Está tão bom quanto o Robinho hoje em dia.

Talvez eu o levasse.

É bom pela tradição de levar um caçula?

É um investimento no cara.O Fenômeno foi

assim em 94, Pelé foi assim em 58.O

Bismarck foi para a Copa também. Alguém

lembra do Bismarck? Não!(risos) Não deu

certo (em 1990). Ele era do Vasco, depois foi

para o Japão e nunca despontou.

2010 também é ano de eleições. Como

você vê esse cenário?

Se pensarmos que temos Dilma, Serra, Ciro

e Marina, é muito melhor do que quando tínhamos Aureliano Chaves, Maluf...
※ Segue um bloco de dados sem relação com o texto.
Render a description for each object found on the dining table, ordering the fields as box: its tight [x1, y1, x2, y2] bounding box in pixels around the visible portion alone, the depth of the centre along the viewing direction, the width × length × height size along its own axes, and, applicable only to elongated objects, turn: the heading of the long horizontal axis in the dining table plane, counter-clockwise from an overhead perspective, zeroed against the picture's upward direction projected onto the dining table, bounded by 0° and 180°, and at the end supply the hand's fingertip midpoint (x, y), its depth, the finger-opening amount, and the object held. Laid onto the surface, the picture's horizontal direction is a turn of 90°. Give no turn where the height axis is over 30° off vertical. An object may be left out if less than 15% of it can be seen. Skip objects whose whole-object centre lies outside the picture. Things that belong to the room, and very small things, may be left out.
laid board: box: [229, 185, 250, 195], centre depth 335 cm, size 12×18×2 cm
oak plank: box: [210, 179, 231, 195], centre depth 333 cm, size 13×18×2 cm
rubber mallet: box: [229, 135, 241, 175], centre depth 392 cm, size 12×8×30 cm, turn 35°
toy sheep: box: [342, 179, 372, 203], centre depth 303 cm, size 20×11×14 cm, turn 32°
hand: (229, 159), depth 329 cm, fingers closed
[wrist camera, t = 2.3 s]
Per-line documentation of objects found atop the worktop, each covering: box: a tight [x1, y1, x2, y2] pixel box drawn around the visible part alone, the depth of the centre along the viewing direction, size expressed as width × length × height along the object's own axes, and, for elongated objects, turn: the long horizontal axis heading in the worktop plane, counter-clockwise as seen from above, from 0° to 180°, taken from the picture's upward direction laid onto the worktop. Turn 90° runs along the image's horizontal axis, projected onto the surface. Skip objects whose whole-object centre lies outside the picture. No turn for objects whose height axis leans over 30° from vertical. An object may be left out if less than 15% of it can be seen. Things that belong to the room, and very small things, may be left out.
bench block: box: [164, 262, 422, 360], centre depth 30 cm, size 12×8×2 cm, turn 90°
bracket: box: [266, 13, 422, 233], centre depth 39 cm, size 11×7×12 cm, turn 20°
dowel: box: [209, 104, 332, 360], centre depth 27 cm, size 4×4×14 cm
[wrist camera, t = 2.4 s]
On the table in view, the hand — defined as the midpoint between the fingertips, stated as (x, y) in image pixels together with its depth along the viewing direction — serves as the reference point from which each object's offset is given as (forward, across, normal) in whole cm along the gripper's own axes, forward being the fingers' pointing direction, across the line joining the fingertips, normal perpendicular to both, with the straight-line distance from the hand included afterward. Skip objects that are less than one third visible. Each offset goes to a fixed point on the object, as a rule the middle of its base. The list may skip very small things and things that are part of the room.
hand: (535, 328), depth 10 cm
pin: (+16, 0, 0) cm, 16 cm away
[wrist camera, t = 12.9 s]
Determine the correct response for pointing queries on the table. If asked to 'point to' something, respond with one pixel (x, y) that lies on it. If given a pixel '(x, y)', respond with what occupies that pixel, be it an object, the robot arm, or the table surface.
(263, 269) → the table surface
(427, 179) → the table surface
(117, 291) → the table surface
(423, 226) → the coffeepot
De certa forma, a direita doida dançou.

Infelizmente esquerda utópica também.

Deu uma centralizada que deixou tudo

meio sem graça. Serra ou Dilma não fazem

tanta diferença, até na antipatia (risos).
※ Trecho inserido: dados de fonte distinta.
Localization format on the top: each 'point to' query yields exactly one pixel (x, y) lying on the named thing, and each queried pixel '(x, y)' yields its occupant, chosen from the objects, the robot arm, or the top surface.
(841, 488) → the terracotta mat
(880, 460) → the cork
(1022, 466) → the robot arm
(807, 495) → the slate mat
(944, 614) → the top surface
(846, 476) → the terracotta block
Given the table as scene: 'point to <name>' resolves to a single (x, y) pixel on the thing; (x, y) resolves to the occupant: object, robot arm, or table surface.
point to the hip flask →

Talvez eu esteja falando isso porque estou

ficando velho... (pensativo) Podia ser

muito melhor. Quando eu tinha 18 anos

e pichava “Lula” com spray era mais

divertido. Fui bem petista, fiz programas

de televisão para ele, roteiros de graça...
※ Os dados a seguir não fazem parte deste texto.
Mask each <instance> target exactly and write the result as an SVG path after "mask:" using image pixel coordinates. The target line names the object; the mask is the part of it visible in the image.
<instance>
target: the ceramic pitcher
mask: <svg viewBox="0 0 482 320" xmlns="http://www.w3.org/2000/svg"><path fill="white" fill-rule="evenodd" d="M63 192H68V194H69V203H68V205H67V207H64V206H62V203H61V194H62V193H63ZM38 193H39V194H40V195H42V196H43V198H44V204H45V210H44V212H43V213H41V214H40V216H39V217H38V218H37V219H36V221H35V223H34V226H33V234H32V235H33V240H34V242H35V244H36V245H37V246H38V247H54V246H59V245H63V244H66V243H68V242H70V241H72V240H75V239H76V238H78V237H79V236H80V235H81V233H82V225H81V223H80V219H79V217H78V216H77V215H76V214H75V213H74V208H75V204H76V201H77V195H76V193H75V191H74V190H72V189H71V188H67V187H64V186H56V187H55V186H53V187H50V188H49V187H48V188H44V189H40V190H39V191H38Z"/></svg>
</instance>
E que tal o desempenho dele?

(Lula) É um cara bacana ainda. Ficou muito no

meio campo. Podia ter sido um tremendo

centroavante e acabou mais ali na

armação, é meio triste. Podia ter feito uns

golaços de bicicleta. Mas deu uns bons

lançamentos, compôs o meio-campo. Não

é terrível. Talvez vote na Marina no

primeiro turno, mas com desconfiança por

ela ser evangélica. Não é um voto alegre.

MAKING OF:

Não foi difícil marcar a entrevista com Torero, bastando coincidir um dia em

que estivesse em São Paulo sem compromissos pela manhã. Santista de nascença

geográfica, ele vive meio lá meio cá. A entrada de visitantes em sua morada paulistana

é anunciada com um gorjear de passarinhos. Fiquei de perguntar se a campainha

é ideia dele mas esqueci. Equipado com apenas o pouco e o necessário, o apê é o

de um homem solteiro e dividido. Durante a conversa, uma outra divisão surgiu diante

de mim. Entre o autor inteligentíssimo e muito tímido e o garoto que faz as piadinhas

mais bobas da sala de aula. Foi divertido. Torero tem seu próprio blog e um outro,

o do Lelê — um sobrinho fictício que surgiu na Copa de 2006 e angariou o dobro

de pageviews que seu tiozão graças à sua curiosidade infantil e, por isso mesmo,

encantadora. A conversa foi rápida, mas posso arriscar que existam muitos outros

meninos dentro deste homem incomodado com seus cabelos brancos.